Board accused of gutting public school funding in favor of private yeshivas


A school board composed mostly of Orthodox Jewish parents has favored students in private religious schools over mostly black and Latino students in public schools, civil rights groups have alleged in federal court.

The groups, including the American Civil Liberties Union and the NAACP, blame a school board election system that is common across the US and that, they say, disenfranchises minorities.

Since 2005, the East Ramapo school board, which covers a few small towns an hour’s drive north-west of New York City, has been controlled by members who represent yeshivas, or private Jewish religious schools, according to a report by the New York state education department. The vast majority of the 26,500 children who attend private schools in the district are white. In contrast, 91% of the 9,000 or so children enrolled in public schools are black and Latino.

In 2009, the board began gutting the public-school system, the report states. Between 2009 and 2014, the board fired over 450 staff, including 160 teachers, three guidance counselors and all social workers. It also cut budgets for athletic and extracurricular activities in half.

Children have had to attend classes with no teachers, which the school called “study hall” or “home room”, said Terry Rodriguez, a parent with three children in the school district. Her son, 17, was in one of these classes for his first three months at Spring Valley high school.

“My children weren’t getting the proper education they need,” she said.

But as public schools suffered, funding for the private yeshivas went up. Between 2010 and 2014, spending for private school buses increased from $22m to $27.3m. The school board also increased funding for special education in private schools by 33% while laying off 15 special education teachers in public schools, according to the NYSED report.

School board representatives declined requests to comment, citing the ongoing litigation. Yehuda Weissmandl, the board’s former president, said in a 2014 statement that the board had no choice but to cut the public school budget owing to declining funds. Yet while there was a decline in state funding after the 2008 recession, the report found that no meaningful effort had been “made to distribute pain of deep budget cuts fairly among private and public schools”.

“It’s frustrating and I think the community is really at a boiling point,” said Antonio Luciano, a resident who ran for a seat on the school board in 2010 and 2011. The former NYPD lieutenant had promised to restore the budget for public schools but was defeated both times.

No candidate preferred by minority groups has won since 2007, according to the New York Civil Liberties Union (NYCLU). This is because the board’s nine members are elected “at-large”: instead of each neighborhood electing its own representative, the entire district votes for every member on the board.

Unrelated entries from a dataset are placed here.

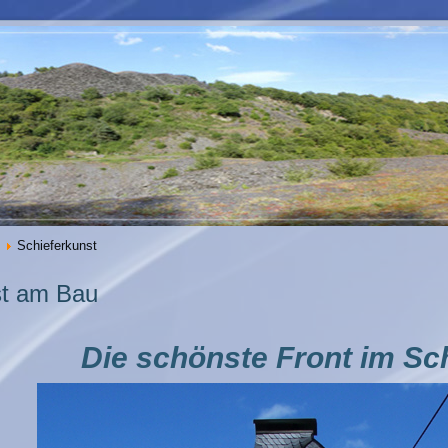
Schieferkunst
st am Bau
Die schönste Front im Sch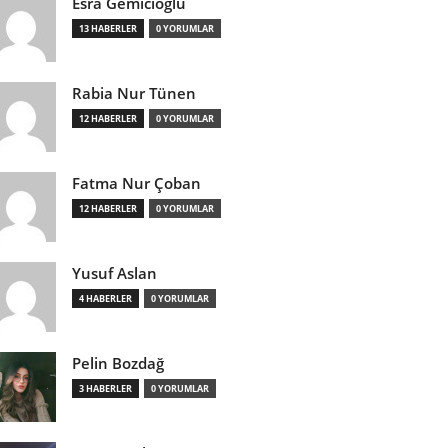
Esra Gemicioğlu
13 HABERLER
0 YORUMLAR
Rabia Nur Tünen
12 HABERLER
0 YORUMLAR
Fatma Nur Çoban
12 HABERLER
0 YORUMLAR
Yusuf Aslan
4 HABERLER
0 YORUMLAR
Pelin Bozdağ
3 HABERLER
0 YORUMLAR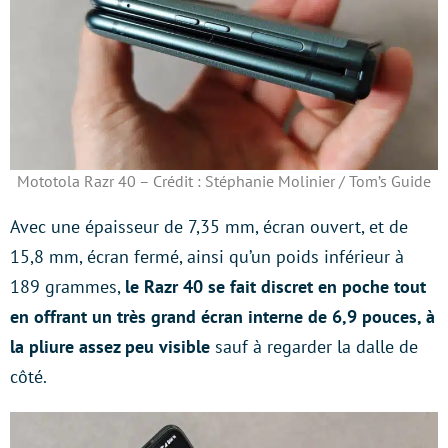
Mototola Razr 40 – Crédit : Stéphanie Molinier / Tom’s Guide
Avec une épaisseur de 7,35 mm, écran ouvert, et de
15,8 mm, écran fermé, ainsi qu’un poids inférieur à
189 grammes,
le Razr 40 se fait discret en poche tout
en offrant un très grand écran interne de 6,9 pouces, à
la pliure assez peu visible
sauf à regarder la dalle de
côté.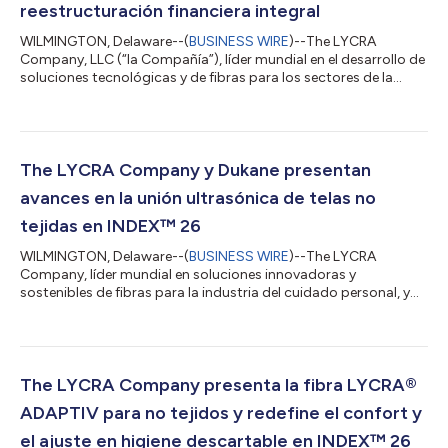
reestructuración financiera integral
WILMINGTON, Delaware--(
BUSINESS WIRE
)--The LYCRA
Company, LLC (“la Compañía”), líder mundial en el desarrollo de
soluciones tecnológicas y de fibras para los sectores de la
confección y el cuidado personal, completará
satisfactoriamente su proceso integral de reestructuración
financiera y saldrá de la protección del Capítulo 11 el 20 de
mayo de 2026. The LYCRA Company se ha dotado de una
estructura de capital sólida que le permitirá llevar a cabo su
The LYCRA Company y Dukane presentan
estrategia de crecimiento mediante la inversi...
avances en la unión ultrasónica de telas no
tejidas en INDEX™ 26
WILMINGTON, Delaware--(
BUSINESS WIRE
)--The LYCRA
Company, líder mundial en soluciones innovadoras y
sostenibles de fibras para la industria del cuidado personal, y
Dukane, fabricante de tecnologías de unión por ultrasonido
para el mercado de la higiene y las telas no tejidas, presentarán
sus últimos avances en unión por ultrasonido, desarrollados en
colaboración, en INDEX™ 26, que se celebrará en Ginebra, Suiza,
del 19 al 22 de mayo. Desde 2014, ambas empresas han
The LYCRA Company presenta la fibra LYCRA®
colaborado para desarrollar so...
ADAPTIV para no tejidos y redefine el confort y
el ajuste en higiene descartable en INDEX™ 26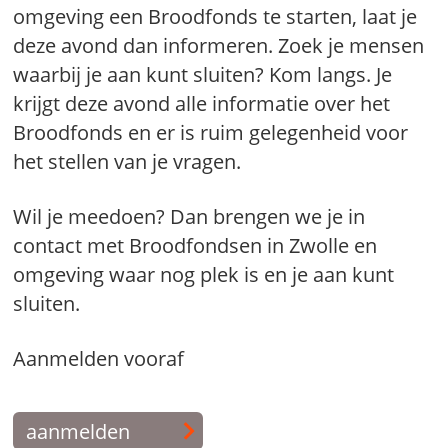
omgeving een Broodfonds te starten, laat je
deze avond dan informeren. Zoek je mensen
waarbij je aan kunt sluiten? Kom langs. Je
krijgt deze avond alle informatie over het
Broodfonds en er is ruim gelegenheid voor
het stellen van je vragen.
Wil je meedoen? Dan brengen we je in
contact met Broodfondsen in Zwolle en
omgeving waar nog plek is en je aan kunt
sluiten.
Aanmelden vooraf
aanmelden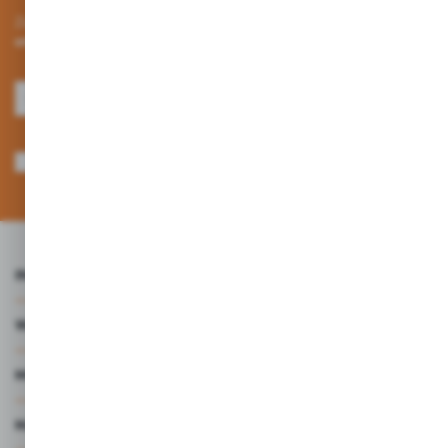
Zapisz się do newslettera na naszym sklepie internetowym i
otrzymuj informacje o nowościach i promocjach.
ZAPISZ SIĘ
Wyrażam zgodę na otrzymywanie drogą elektroniczną na wskazany przeze
mnie adres e-mail informacji dotyczących usług świadczonych przez
Administratora. Zgoda może zostać cofnięta w każdym czasie. *
INFORMACJE
WARTO WIEDZIEĆ
MOJE KONTO
MASZ PYTANIE?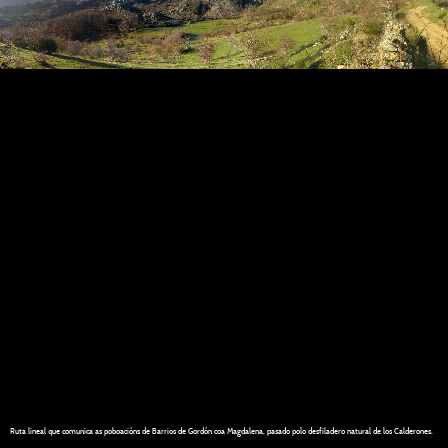
Ruta lineal que comunica as poboacións de Barrios de Gordón coa Magdalena, pasado polo desfiladero natural de los Calderones.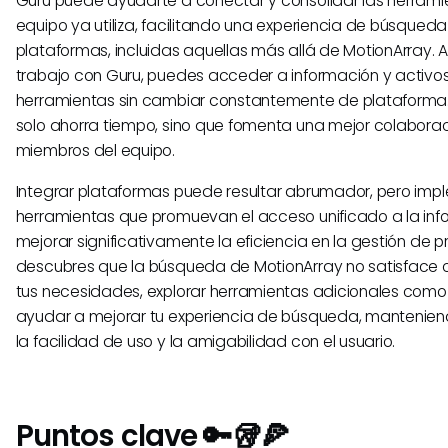
Guru puede ayudarte a conectar y consolidar las herrami
equipo ya utiliza, facilitando una experiencia de búsqueda
plataformas, incluidas aquellas más allá de MotionArray. Al 
trabajo con Guru, puedes acceder a información y activos
herramientas sin cambiar constantemente de plataforma
solo ahorra tiempo, sino que fomenta una mejor colaborac
miembros del equipo.
Integrar plataformas puede resultar abrumador, pero imp
herramientas que promuevan el acceso unificado a la in
mejorar significativamente la eficiencia en la gestión de p
descubres que la búsqueda de MotionArray no satisfac
tus necesidades, explorar herramientas adicionales com
ayudar a mejorar tu experiencia de búsqueda, mantenien
la facilidad de uso y la amigabilidad con el usuario.
Puntos clave 🔑🥡🍕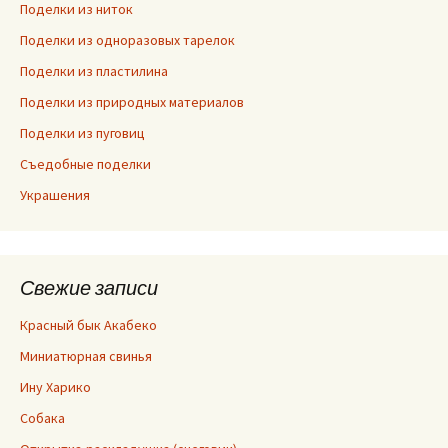
Поделки из ниток
Поделки из одноразовых тарелок
Поделки из пластилина
Поделки из природных материалов
Поделки из пуговиц
Съедобные поделки
Украшения
Свежие записи
Красный бык Акабеко
Миниатюрная свинья
Ину Харико
Собака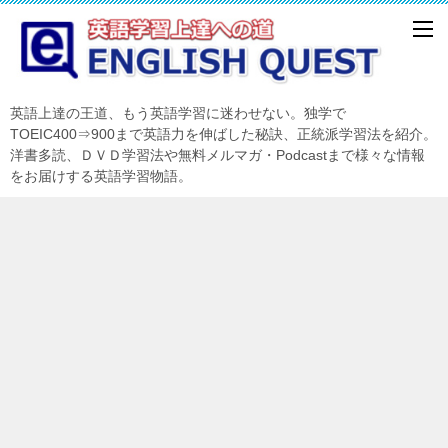
英語上達の王道、もう英語学習に迷わせない。独学で
TOEIC400⇒900まで英語力を伸ばした秘訣、正統派学習法を紹介。
洋書多読、ＤＶＤ学習法や無料メルマガ・Podcastまで様々な情報
をお届けする英語学習物語。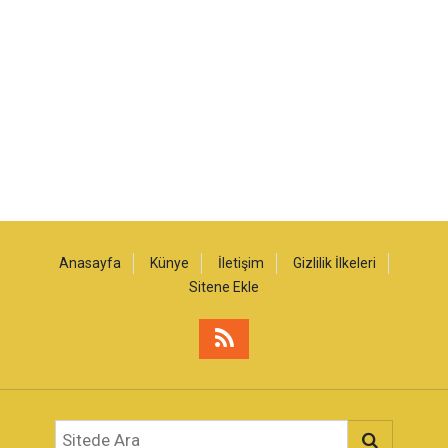
Anasayfa
Künye
İletişim
Gizlilik İlkeleri
Sitene Ekle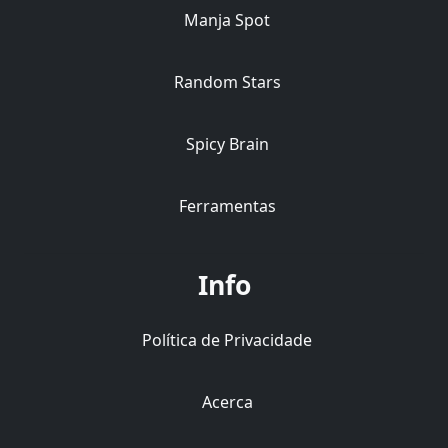
Manja Spot
Random Stars
Spicy Brain
Ferramentas
Info
Política de Privacidade
Acerca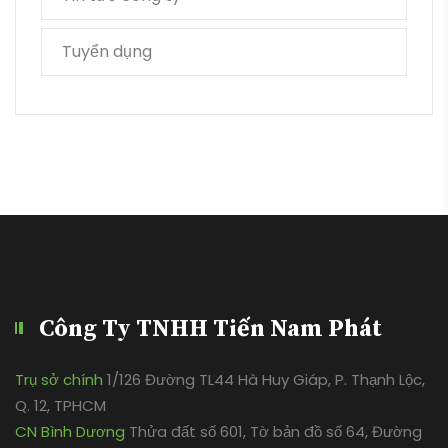
Tuyển dụng
Công Ty TNHH Tiến Nam Phát
Trụ sở chính
1/126 Đường TL44 Hà Huy Giáp, P. Thạnh Lộc,
Q. 12, TPHCM
CN Bình Dương
Thửa đất số 601, Tờ bản đồ số 64, Đường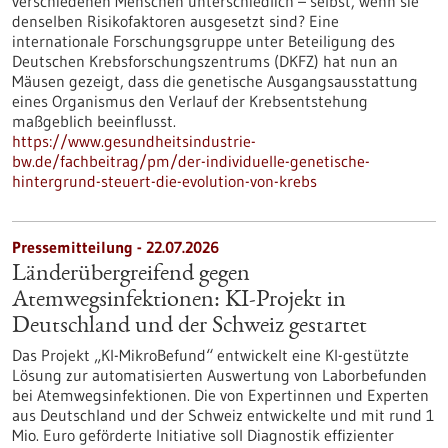
verschiedenen Menschen unterschiedlich – selbst, wenn sie
denselben Risikofaktoren ausgesetzt sind? Eine
internationale Forschungsgruppe unter Beteiligung des
Deutschen Krebsforschungszentrums (DKFZ) hat nun an
Mäusen gezeigt, dass die genetische Ausgangsausstattung
eines Organismus den Verlauf der Krebsentstehung
maßgeblich beeinflusst.
https://www.gesundheitsindustrie-
bw.de/fachbeitrag/pm/der-individuelle-genetische-
hintergrund-steuert-die-evolution-von-krebs
Pressemitteilung - 22.07.2026
Länderübergreifend gegen
Atemwegsinfektionen: KI-Projekt in
Deutschland und der Schweiz gestartet
Das Projekt „KI-MikroBefund“ entwickelt eine KI-gestützte
Lösung zur automatisierten Auswertung von Laborbefunden
bei Atemwegsinfektionen. Die von Expertinnen und Experten
aus Deutschland und der Schweiz entwickelte und mit rund 1
Mio. Euro geförderte Initiative soll Diagnostik effizienter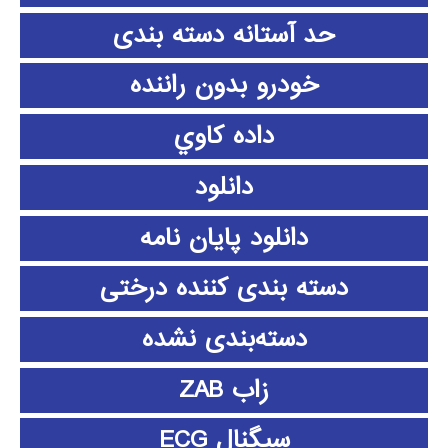
حد آستانه دسته بندی
خودرو بدون راننده
داده كاوي
دانلود
دانلود پايان نامه
دسته بندی کننده درختی
دسته‌بندی نشده
زاب ZAB
سیگنال ECG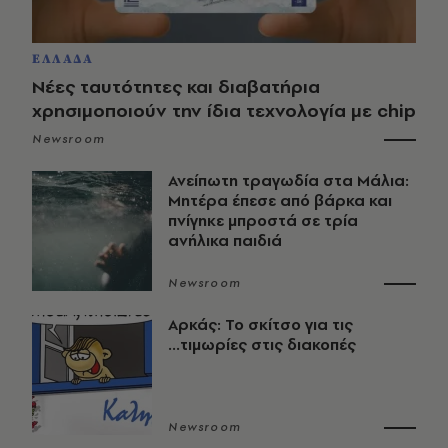
ΕΛΛΑΔΑ
Νέες ταυτότητες και διαβατήρια
χρησιμοποιούν την ίδια τεχνολογία με chip
Newsroom
Ανείπωτη τραγωδία στα Μάλια:
Μητέρα έπεσε από βάρκα και
πνίγηκε μπροστά σε τρία
ανήλικα παιδιά
Newsroom
Αρκάς: Το σκίτσο για τις
...τιμωρίες στις διακοπές
Newsroom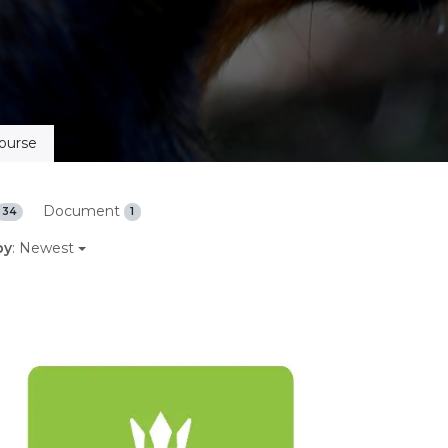
ourse
Document
34
1
by
: Newest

In East Ramapo, 62% of the population is white and votes cohesively in favor of private school candidates, according to Perry Grossman, a voting rights lawyer for the NYCLU and co-counsel in the suit against the East Ramapo Central School District.

“In every single election, a very large bloc of white voters was voting for the winning candidates and in every election a very large bloc of black and Latino voters who voted for losing candidates,” he said.

Since the NYCLU filed the lawsuit in November 2017, two minority candidates have been elected to the school board.

At-large voting takes place in 80% of city and one-third of county elections across the US. It was instituted in southern states to suppress black votes, said Leah Aden, deputy director of litigation at the NAACP Legal Defense Fund (LDF). In 2014, LDF won a suit in federal court to replace at-large voting in Fayette county, Georgia, where not a single black candidate had served on a school board or country commission in the county’s 200-year history, despite constituting one-fifth of the population.

To fix the East Ramapo issues, Grossman is calling for a switch to single-member districts. In this system, the school district in East Ramapo would be divided into multiple neighborhoods, each of which would elect their own board member.

“When children grow up seeing only people who look different than them in political office, they may not think politics is for them, or believe in the democratic system and that elected representatives are faithfully doing their best to represent them,” said Sarah John, a political science researcher and project manager at Virginia Commonwealth University.